As attendees filed out the door, Chomsky was approached by several. Others grouped together to discuss his topics. After all, this presentation veered far from the typical Sloan lecture. Esteban Guerrero, LFM ’03, who organized the proseminar, considered a new viewpoint to be fundamental, as he is part of a group of students who are helping design a new course on globalization. He added, “The main idea was … to have someone who would have something completely different from what we would usually hear from business people. In general, people know that globalization has certain problems, but we were hoping to get a completely different perspective… I thought, there’s someone who definitely has something different to say.”
While the reception to Chomsky’s theories varied (and included plenty of polite disagreement), one reaction was universal: an impetus to dialogue about globalization. Guerrero talked to several people—including Chomsky—after the talk. He wasn’t alone, he said. “One of the students [I spoke to about the talk] said, ‘You know what, I don’t know if I believe in what he says, but at least that sparked a conversation between me and couple other friends. That made us think maybe we should go and read more and find out if it’s true or not.’”

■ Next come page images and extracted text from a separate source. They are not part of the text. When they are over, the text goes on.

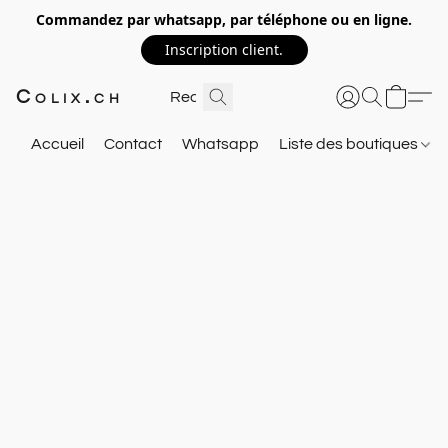
Commandez par whatsapp, par téléphone ou en ligne.
Inscription client.
Colix.ch
Accueil
Contact
Whatsapp
Liste des boutiques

Some in the audience, however, were quicker to reject his opinions, Blaine Paxton, LFM ’04, believed: “There were many parts of it where he was oversimplifying situations—oversimplifying his arguments I guess is a better way of putting it. Just to make his point…. There were some people who were, I could tell, were very uncomfortable with the content, I think because his opinions are very different from what we hear in the classes at Sloan normally.”
But again, for Guerrero, something different was the point. It never crossed his mind to have it any other way. “I was later surprised when someone said, ‘how are you able to bring Chomsky?’” he relayed. “It sounded like, ‘how are you able to surpass some sort of law we have against these kind of people?’ but I just asked and he said yes.”
And on that point, all agreed. As Blaine Paxton, LFM ’04, said, “I think it’s always good to have differing opinions; it challenges you. The strongest beliefs that people have are the ones that they don’t question. It’s the tacit assumptions that we all make, and he was definitely challenging a lot of tacit assumptions about democracy, markets, and global organizations.”